Km 0 - Roseti y Tronador, Ciudad Autónoma de
Buenos Aires, Argentina
Soy de las
que tienen las cosas claras. Cada cosa por su nombre. Por ejemplo esto que
escribo aquí. Si, esto. Esto mismo que usted está leyendo. Esto que aún no
tiene nombre. ¿Cómo podría llamarlo si aún no tiene forma? Lo que digo: cada
cosa por su nombre. Al pan, pan. Y a la descripción del pan, texto. Puedo
nombrar hasta el tipo de olor que despide la hogaza recién horneada. Su
textura, su color. Puedo utilizar decenas de vocablos para describir al detalle
dicho ente. El problema no es de amplitud de vocabulario. Las palabras por
suerte abundan, pero no pueden reemplazar al pan. "Esto no es una
pipa". (Esto que acabo de entrecomillar no es Magritte. Es sólo una cita.)

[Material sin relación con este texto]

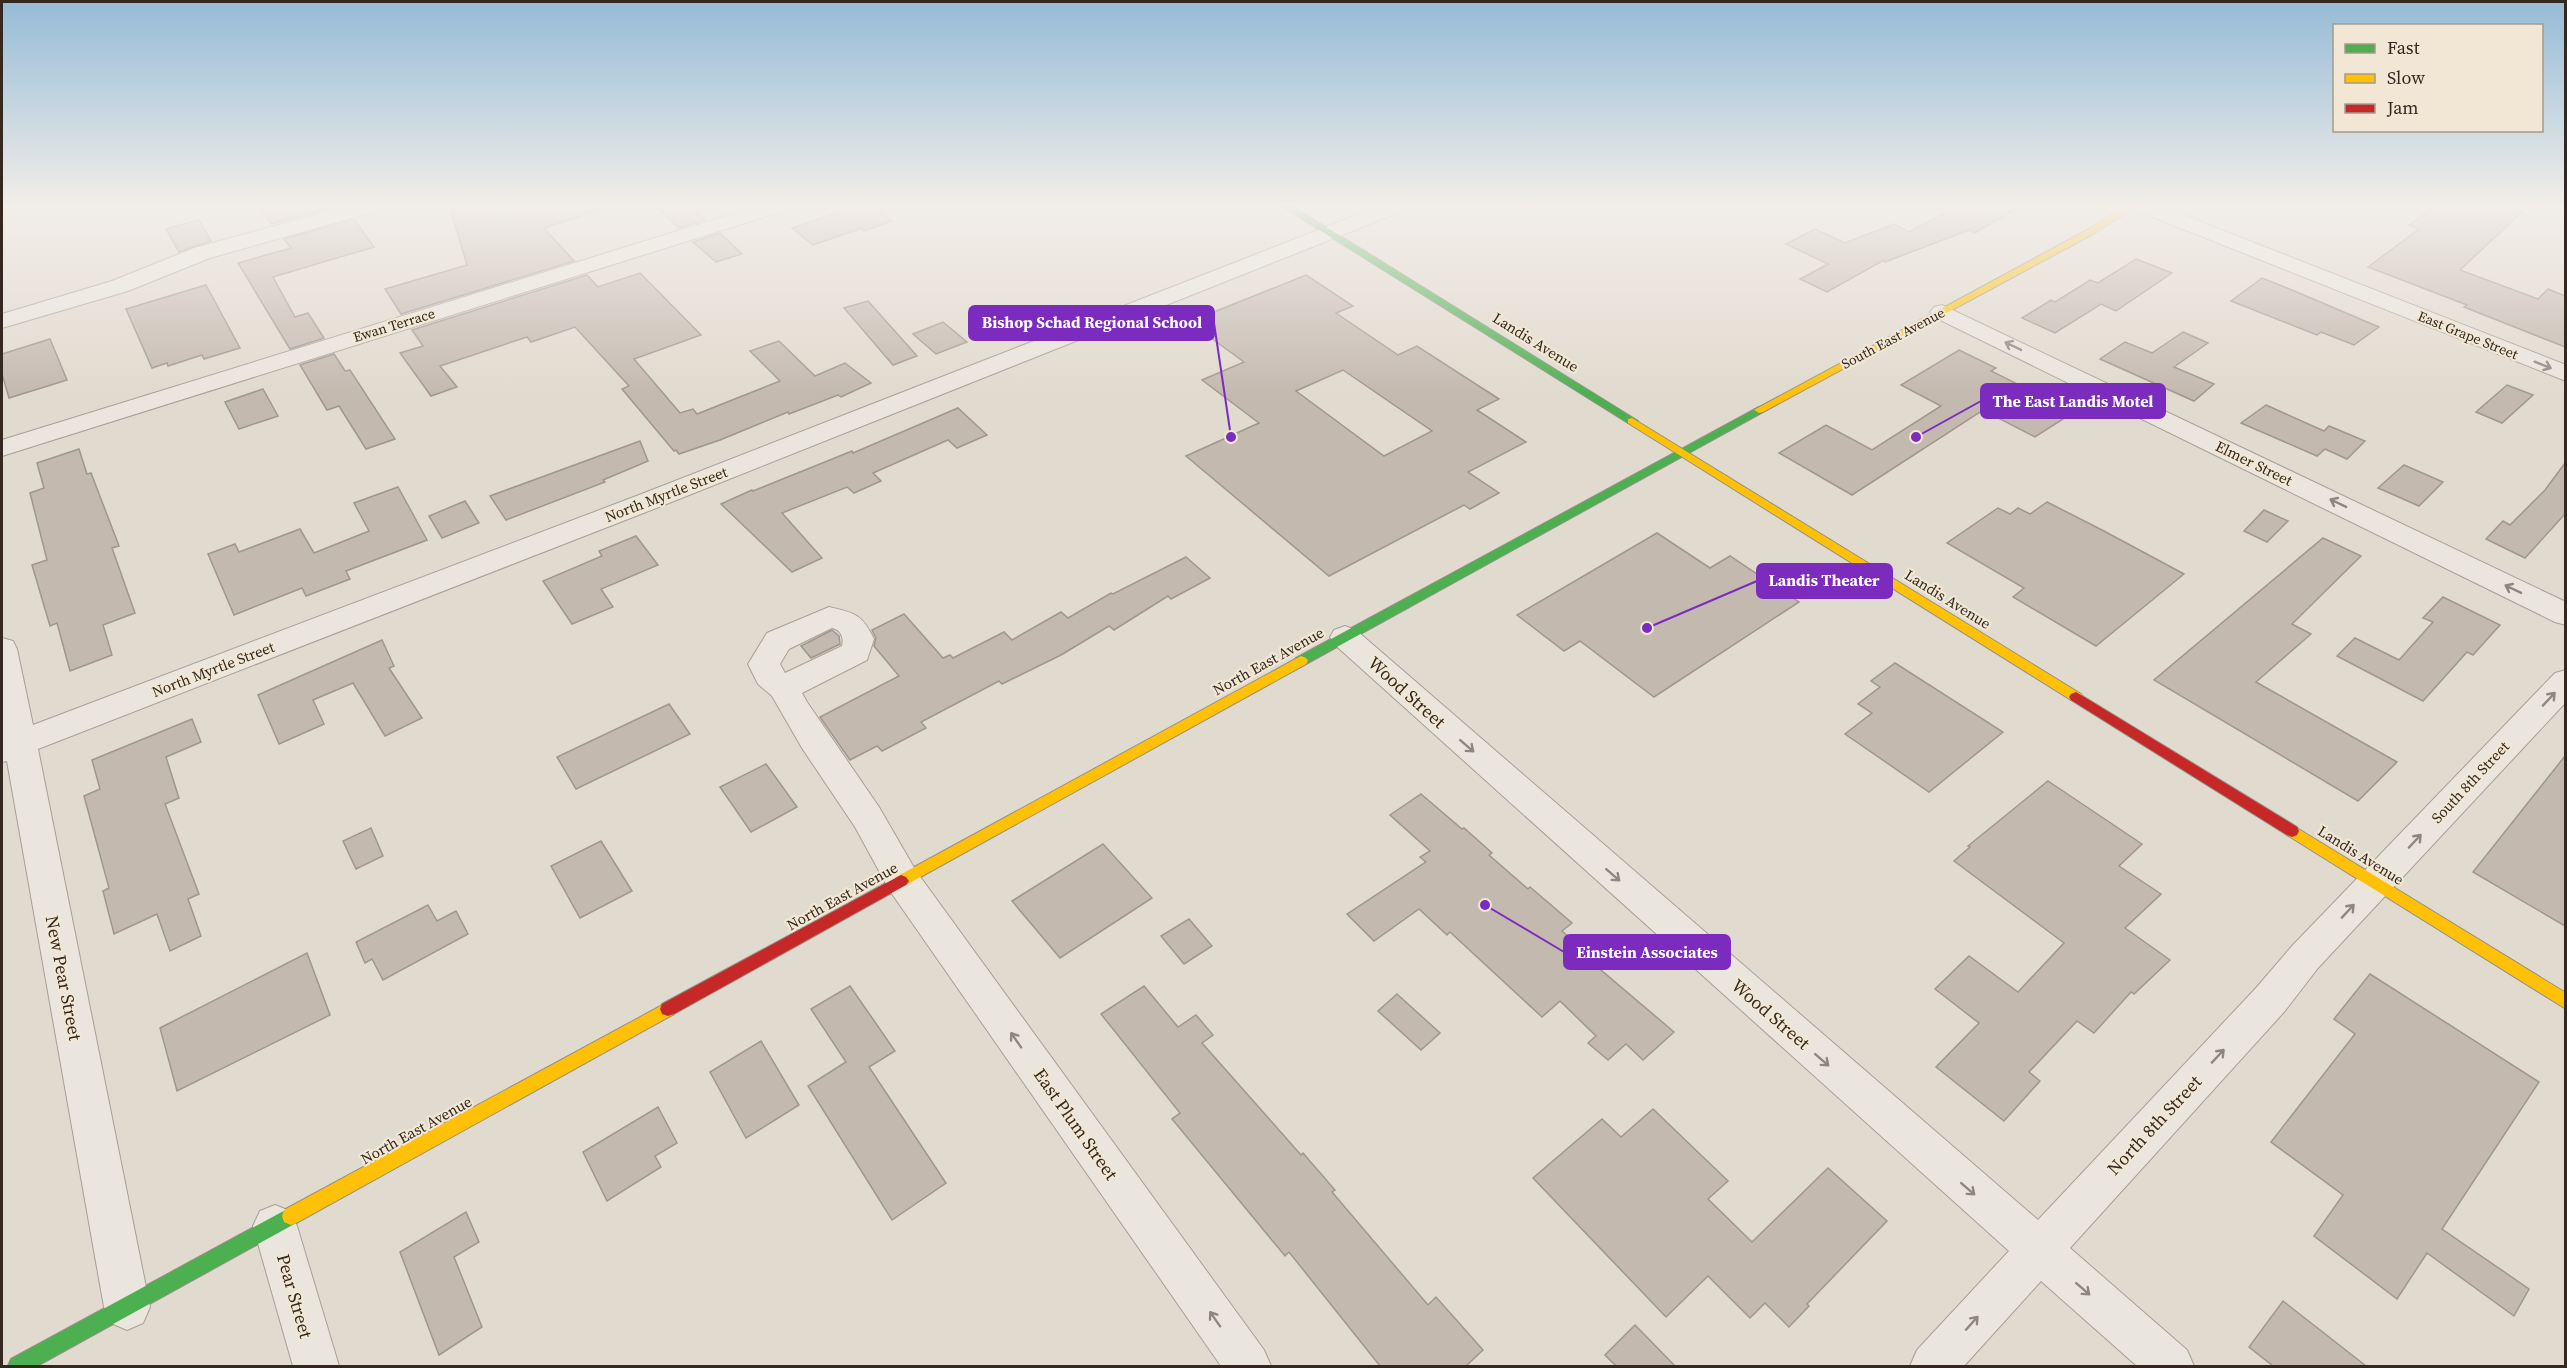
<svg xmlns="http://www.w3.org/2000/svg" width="2567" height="1368" font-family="'Source Serif 4',serif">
  <rect width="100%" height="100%" fill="#e1dace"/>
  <!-- building -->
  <g fill="#c4b9af" stroke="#a1968e" stroke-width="1.5" fill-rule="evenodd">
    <path d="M255 204H342L343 205 272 224Z"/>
    <path d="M473 204H602L603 209 544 228 574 261 401 314 385 289 467 265 451 211Z"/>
    <path d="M652 204H687L705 220 679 228Z"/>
    <path d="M870 204 892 221 864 231 862 228 813 245 792 228 855 207 857 208Z"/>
    <path d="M1961 204H2025L1975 233 1969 230 1885 262 1884 260 1827 292 1800 279 1828 264 1786 244 1815 229 1845 243 1894 224 1909 232Z"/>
    <path d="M2439 204H2498L2522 212 2460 270 2538 299 2548 289 2565 296V347L2464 307 2467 305 2368 267 2419 229 2409 225Z"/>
    <path d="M354 219 374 247 273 277 295 317 308 313 324 338 290 349 238 263 291 248 284 239Z"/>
    <path d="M199 220 211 241 179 252 166 229Z"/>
    <path d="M720 233 742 254 716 262 693 242Z"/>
    <path d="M2136 259 2172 273 2116 311 2101 304 2055 333 2022 318 2051 300 2055 302 2090 280 2098 283Z"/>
    <path d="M640 273 701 335 634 359 680 413 693 409 697 414 780 381 750 351 779 341 815 376 845 363 871 383 841 397 838 395 789 414 788 412 720 440 679 454 676 450 674 451 622 389 629 386 575 327 531 342 527 337 440 366 457 387 431 396 400 353 423 346 412 330 587 275 598 287Z"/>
    <path d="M1306 275 1353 306 1336 313 1398 355 1417 346 1499 399 1477 410 1526 442 1468 472 1499 493 1470 509 1464 505 1329 576 1186 456 1259 423 1202 380 1244 362 1189 322ZM1343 370 1432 431 1384 456 1296 391Z"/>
    <path d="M2262 278 2292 290 2379 327 2354 345 2321 332 2317 335 2231 301Z"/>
    <path d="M206 285 240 348 204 359 202 355 168 366 167 363 152 368 126 309Z"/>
    <path d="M868 301 917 356 893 365 844 308Z"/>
    <path d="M943 322 967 342 936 354 913 334Z"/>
    <path d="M2183 332 2208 343 2174 367 2214 384 2194 401 2100 359 2125 342 2152 353Z"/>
    <path d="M50 339 67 380 9 398 2 374V354Z"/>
    <path d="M1959 350 1996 368 1991 371 2074 412 2035 437 1983 410 1852 495 1779 453 1826 425 1872 450 1941 406 1901 385Z"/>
    <path d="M334 354 345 371 350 370 395 439 366 449 339 406 327 410 300 365Z"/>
    <path d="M2507 385 2533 395 2502 423 2476 412Z"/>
    <path d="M263 389 278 416 239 429 225 402Z"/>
    <path d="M2266 405 2324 431 2329 426 2365 441 2347 459 2325 449 2317 456 2241 423Z"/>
    <path d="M958 408 987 435 957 448 948 440 873 473 881 481 854 493 847 487 782 513 822 558 792 572 721 504 752 490 753 491 852 451 853 453Z"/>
    <path d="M640 441 648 461 603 480 605 482 506 520 490 496Z"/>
    <path d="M79 449 87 474 91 473 119 546 112 548 135 613 103 625 112 655 70 671 57 623 50 626 32 565 47 560 30 493 44 488 37 463Z"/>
    <path d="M2565 463V514L2525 558 2486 539 2503 521 2510 525 2545 490Z"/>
    <path d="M2404 465 2443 482 2419 506 2378 488Z"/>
    <path d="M398 487 427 540 346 571 350 579 306 596 302 588 234 615 208 554 235 544 239 552 300 529 314 553 369 531 354 503Z"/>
    <path d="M465 501 479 523 442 538 429 516Z"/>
    <path d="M2047 502 2102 530 2184 574 2096 646 2013 597 2024 588 1947 543 1998 508 2010 514 2018 508 2030 514Z"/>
    <path d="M2264 510 2288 521 2267 542 2244 531Z"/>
    <path d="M1657 533 1710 568 1730 556 1799 602 1654 697 1580 641 1564 651 1517 615Z"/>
    <path d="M636 536 658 565 601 589 613 607 572 624 543 581 602 556 599 551Z"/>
    <path d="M2323 538 2361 556 2292 624 2311 634 2256 682 2397 762 2358 801 2154 680Z"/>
    <path d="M1186 557 1210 578 1171 599 1168 596 1114 630 1109 626 1061 655 1002 684 999 681 921 722 926 728 882 751 877 746 850 760 820 717 899 676 874 646 876 638 872 630 904 614 943 658 950 655 953 658 1004 632 1012 640 1061 612 1068 618 1111 593 1113 594Z"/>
    <path d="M2443 597 2500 625 2473 655 2467 652 2423 701 2337 656 2355 638 2399 660 2433 622 2423 618Z"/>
    <path d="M832 630 839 636 840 644 811 658 801 646Z"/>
    <path d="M382 640 394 666 389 668 422 718 385 736 353 683 313 700 324 724 279 744 258 695Z"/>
    <path d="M1895 663 2003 732 1929 792 1845 734 1872 713 1858 704 1880 687 1871 681Z"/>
    <path d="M669 704 690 734 576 789 557 757Z"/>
    <path d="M192 719 201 742 166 757 179 798 165 804 199 894 188 899 201 936 170 951 157 914 114 934 103 891 109 888 84 796 100 789 92 760Z"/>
    <path d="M2565 756V926L2473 872Z"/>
    <path d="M766 764 797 807 751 832 720 787Z"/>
    <path d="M2048 781 2142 844 2119 866 2161 894 2125 928 2170 960 2134 994 2131 992 2094 1033 2077 1021 2029 1072 2040 1081 2004 1121 1936 1067 1979 1023 1935 989 1969 956 2018 992 2064 943 1954 861 1970 847 1968 846Z"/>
    <path d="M1421 794 1462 829 1464 828 1492 853 1489 855 1528 889 1530 887 1572 923 1562 931 1604 968 1601 970 1674 1032 1643 1060 1626 1044 1608 1060 1588 1043 1596 1036 1560 1001 1542 1017 1450 932 1447 935 1419 909 1374 941 1347 914 1426 862 1420 857 1430 851 1390 815Z"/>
    <path d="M371 828 383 856 356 869 343 841Z"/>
    <path d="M601 841 632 891 580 918 551 866Z"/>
    <path d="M1103 844 1152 898 1060 958 1012 901Z"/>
    <path d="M428 905 437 921 456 911 468 934 383 980 372 959 365 963 356 942Z"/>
    <path d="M1189 919 1212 946 1184 964 1161 936Z"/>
    <path d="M307 953 330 1015 177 1091 160 1028Z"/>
    <path d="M2370 974 2539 1082 2442 1229 2529 1289 2514 1316 2427 1253 2397 1299 2314 1236 2343 1195 2271 1142 2355 1034 2334 1019Z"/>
    <path d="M850 986 895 1051 869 1067 946 1183 892 1220 808 1086 846 1062 811 1009Z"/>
    <path d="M1144 986 1178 1027 1196 1015 1213 1035 1202 1043 1301 1155 1303 1153 1335 1190 1332 1192 1428 1305 1436 1297 1483 1350 1466 1366H1380L1289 1252 1285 1256 1172 1119 1180 1113 1101 1014Z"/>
    <path d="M1397 994 1440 1033 1421 1050 1378 1011Z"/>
    <path d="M761 1041 799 1105 746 1138 710 1072Z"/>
    <path d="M658 1107 677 1143 655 1156 661 1167 607 1201 583 1152Z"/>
    <path d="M1653 1109 1728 1181 1708 1199 1752 1242 1828 1168 1887 1221 1807 1304 1809 1306 1789 1327 1765 1303 1750 1318 1708 1276 1666 1317 1533 1178 1602 1119 1621 1137Z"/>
    <path d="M466 1212 479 1242 454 1257 482 1327 439 1355 400 1252Z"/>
    <path d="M2283 1301 2366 1366H2273L2249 1347Z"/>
    <path d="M1635 1325 1675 1366H1616L1605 1355Z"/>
  </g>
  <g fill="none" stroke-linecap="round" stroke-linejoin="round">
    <defs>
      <g id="street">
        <path d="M356 204H390L386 208 210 258 128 291 2 328V314L112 281 194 248Z"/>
        <path d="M765 204H797L793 208 2 456V440Z"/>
        <path d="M1385 204H1414L1410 208 659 507 38 749 150 1307 143 1323 127 1330 111 1323 104 1307 7 761 2 762V638L13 641 17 649 33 725 639 495Z"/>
        <path d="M2126 204H2155L2566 365V381L2130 208Z"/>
        <path d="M2547 204H2566V212L2551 208Z"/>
        <path d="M1942 305 2566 602V625L2555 622 1934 317 1930 312 1934 307Z"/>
        <path d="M829 607C855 613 862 614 874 639L867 660 802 693 807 702 879 807 916 871 1264 1350 1271 1366H1221L890 891 855 827 802 748 772 696 758 684 748 664 767 633ZM832 628C841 630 844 637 842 646L785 673 780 664 789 649Z"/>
        <path d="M1345 626 1356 630 2038 1220 2256 988 2292 946 2555 673 2566 670V702L2318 968 2284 1012 2070 1248 2187 1350 2194 1366H2137L2041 1281 1964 1366H1910L1917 1350 2009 1251 1334 644 1330 637 1334 630Z"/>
        <path d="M275 1205 290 1211 297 1226 339 1366H293L253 1226 260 1211Z"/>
      </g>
      <g id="fast">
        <path d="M1278 204H1289L1638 421 1636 423H1628Z"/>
        <path d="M1759 407 1764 410 1763 412 1306 664H1296L1294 661 1296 658Z"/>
        <path d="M291 1207 298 1210 300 1216 298 1222 37 1366H8L11 1359Z"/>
      </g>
      <g id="slow">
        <path d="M2129 204H2140L2093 234 1763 412 1759 413 1754 410 2087 230Z"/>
        <path d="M1632 418 2081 694 2083 697 2081 700H2071L1628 423V419Z"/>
        <path d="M1301 656 1306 658 1308 661 1306 664 906 885 901 887 896 885 893 881 896 877Z"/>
        <path d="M2292 825 2566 993V1009L2287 835 2285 831 2287 827Z"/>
        <path d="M668 1002 674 1004 676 1009 674 1014 298 1222 291 1225 284 1222 282 1216 284 1210Z"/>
      </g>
      <g id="jam">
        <path d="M2076 692 2297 827 2299 831 2297 835 2292 837 2287 835 2071 700 2069 697 2071 694Z"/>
        <path d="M901 875 906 877 909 881 906 885 674 1014 668 1016 662 1014 660 1009 662 1004Z"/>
      </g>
    </defs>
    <!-- street casing -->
    <use href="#street" stroke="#a69f96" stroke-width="2"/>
    <!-- fast casing -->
    <use href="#fast" stroke="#968f86" stroke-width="2"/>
    <!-- slow casing -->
    <use href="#slow" stroke="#968f86" stroke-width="2"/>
    <!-- jam casing -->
    <use href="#jam" stroke="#968f86" stroke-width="2"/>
    <!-- street -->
    <use href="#street" fill="#eae6de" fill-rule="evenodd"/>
    <!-- fast -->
    <use href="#fast" fill="#4caf50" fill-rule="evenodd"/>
    <!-- slow -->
    <use href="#slow" fill="#ffc107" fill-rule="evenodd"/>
    <!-- jam -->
    <use href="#jam" fill="#c62828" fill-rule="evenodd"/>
  </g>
  <!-- one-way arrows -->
  <defs><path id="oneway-shaft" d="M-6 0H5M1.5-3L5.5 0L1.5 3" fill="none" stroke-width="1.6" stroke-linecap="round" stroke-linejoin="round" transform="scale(1.5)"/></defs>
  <g stroke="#8f877f">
    <use href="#oneway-shaft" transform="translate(2013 346) rotate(-154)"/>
    <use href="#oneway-shaft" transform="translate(2543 365) rotate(22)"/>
    <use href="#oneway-shaft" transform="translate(2338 503) rotate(-154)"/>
    <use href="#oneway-shaft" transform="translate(2513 589) rotate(-154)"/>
    <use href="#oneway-shaft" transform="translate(2549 699) rotate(-47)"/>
    <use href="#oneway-shaft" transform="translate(1467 746) rotate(41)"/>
    <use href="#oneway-shaft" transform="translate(2415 841) rotate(-47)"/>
    <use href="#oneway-shaft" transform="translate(1613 875) rotate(41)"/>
    <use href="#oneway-shaft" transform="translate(2348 911) rotate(-47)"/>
    <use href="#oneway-shaft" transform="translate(1016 1040) rotate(-125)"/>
    <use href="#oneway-shaft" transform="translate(2218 1056) rotate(-47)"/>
    <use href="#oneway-shaft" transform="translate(1822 1060) rotate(41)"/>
    <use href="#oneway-shaft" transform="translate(1968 1189) rotate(41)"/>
    <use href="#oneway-shaft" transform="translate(2083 1289) rotate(41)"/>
    <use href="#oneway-shaft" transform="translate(1215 1319) rotate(-125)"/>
    <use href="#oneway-shaft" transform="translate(1972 1323) rotate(-48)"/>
  </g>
  <!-- sky -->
  <linearGradient id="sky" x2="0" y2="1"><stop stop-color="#95bbd6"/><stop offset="0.52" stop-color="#f2eee9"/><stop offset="1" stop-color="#f2eee9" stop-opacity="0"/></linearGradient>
  <rect width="2567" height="395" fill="url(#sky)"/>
  <g text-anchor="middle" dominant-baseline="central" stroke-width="4.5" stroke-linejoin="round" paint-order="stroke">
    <!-- far-street labels -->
    <g font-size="14" fill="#342820" stroke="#f1e7d4">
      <text transform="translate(394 325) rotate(-17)">Ewan Terrace</text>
      <text transform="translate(2468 335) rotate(22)">East Grape Street</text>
      <text transform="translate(1893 338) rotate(-28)">South East Avenue</text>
    </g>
    <!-- street labels -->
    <g font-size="15" fill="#342820" stroke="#f1e7d4">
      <text transform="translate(1536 342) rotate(32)">Landis Avenue</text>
      <text transform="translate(2254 463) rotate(26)">Elmer Street</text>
      <text transform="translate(666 494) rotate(-21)">North Myrtle Street</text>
      <text transform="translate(1948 599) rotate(32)">Landis Avenue</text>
      <text transform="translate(1268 661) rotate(-29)">North East Avenue</text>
      <text transform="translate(213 669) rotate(-21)">North Myrtle Street</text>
      <text transform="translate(2470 782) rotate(-47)">South 8th Street</text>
      <text transform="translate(2361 855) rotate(32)">Landis Avenue</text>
      <text transform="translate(842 896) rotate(-29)">North East Avenue</text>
      <text transform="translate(416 1130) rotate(-29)">North East Avenue</text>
    </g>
    <!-- near-street labels -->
    <g font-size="18" fill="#342820" stroke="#f1e7d4">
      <text transform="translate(1407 692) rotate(42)">Wood Street</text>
      <text transform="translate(64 978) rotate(79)">New Pear Street</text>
      <text transform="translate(1771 1014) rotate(41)">Wood Street</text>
      <text transform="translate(1076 1124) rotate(55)">East Plum Street</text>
      <text transform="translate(2154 1125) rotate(-47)">North 8th Street</text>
      <text transform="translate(295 1296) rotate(74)">Pear Street</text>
    </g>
  </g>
  <!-- callouts -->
  <path fill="none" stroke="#7b2cbf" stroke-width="2" d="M1231 437L1214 323M1916 437L1981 401M1647 628L1757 581M1485 905L1564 952"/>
  <g fill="#7b2cbf" stroke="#f1e7d4" stroke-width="2">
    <circle cx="1231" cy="437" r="6"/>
    <circle cx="1916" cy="437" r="6"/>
    <circle cx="1647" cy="628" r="6"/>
    <circle cx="1485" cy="905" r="6"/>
  </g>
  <g fill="#7b2cbf" stroke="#7b2cbf" stroke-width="2">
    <rect x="969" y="306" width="245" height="34" rx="6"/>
    <rect x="1981" y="384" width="184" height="34" rx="6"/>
    <rect x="1757" y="564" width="135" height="34" rx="6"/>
    <rect x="1564" y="935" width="166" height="34" rx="6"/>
  </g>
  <g font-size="16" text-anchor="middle" font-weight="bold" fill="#fff">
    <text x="1092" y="328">Bishop Schad Regional School</text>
    <text x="2073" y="407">The East Landis Motel</text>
    <text x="1824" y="586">Landis Theater</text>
    <text x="1647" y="958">Einstein Associates</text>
  </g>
  <!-- border -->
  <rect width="2567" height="1368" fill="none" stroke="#342820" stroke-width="6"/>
  <!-- legend -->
  <rect x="2333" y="24" width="210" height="108" fill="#f1e7d4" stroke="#a59b8c" stroke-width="1.5"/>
  <rect x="2345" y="44" width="30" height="9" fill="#4caf50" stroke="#a59b8c" stroke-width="1.5"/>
  <text x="2387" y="54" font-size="18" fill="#342820">Fast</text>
  <rect x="2345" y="74" width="30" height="9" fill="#ffc107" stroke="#a59b8c" stroke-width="1.5"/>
  <text x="2387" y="84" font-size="18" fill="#342820">Slow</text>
  <rect x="2345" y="104" width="30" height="9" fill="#c62828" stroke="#a59b8c" stroke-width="1.5"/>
  <text x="2387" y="114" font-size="18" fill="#342820">Jam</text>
</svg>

Por eso, volviendo a lo mío, "esto" que está tomando forma textual no
es un relato personal. Ni siquiera una reflexión autobiográfica. ¿Por qué lo
sería? ¿Porque está escrito en primera persona? ¿Porque quien afirma su
convicción sobre la forma lo hace mientras relata? ¿Porque coincide la voz de
la narradora con la de la protagonista? Mera coincidencia. La idea es escribir
un cuento. Esto todavía no lo es, lo sé. Pero tampoco es real. Es ficción.
Aunque escriba y reflexione en primera persona. Aunque yo también tenga un hijo
que quiere un perro. Digo yo, la autora, no la protagonista. Ambas tenemos un
hijo. O dos, en verdad. Uno mayor que el otro. Tan mayor como para poder
argumentar con fuerza antes de que sea concebido su hermano. El niño (mi hijo
mayor, que aún no lo era porque todavía no tenía hermanos - evitaré nombrarlo
para atajar suspicacias-) quería un perro. Pero a mí (la que habla ahora soy yo
misma, el personaje de ficción) jamás me gustaron los perros. Por eso argumenté
que antes de tener un perro prefería tener otro hijo, ya que los bebés dan
tanto trabajo como los perros. No fue una humorada. De hecho, su padre y yo
concebimos así una nueva criatura. Un cachorrito. Macho, dulce y juguetón, que
en cuanto creció lo suficiente pidió un perro. Mi marido y yo ya estábamos
cansados y preferimos no discutir. Llegó así Atos a nuestra casa. ¿Moraleja?
Nunca digas nunca. Esto no es un cuento. Es una fábula. Las fábulas no son
reales. Quien me conoce (a mí, la escritora es quien escribe ahora, no la
protagonista) sabe que yo jamás aceptaría un perro en mi casa. Tengo un marido
y dos hijos. Pero jamás tendría un perro.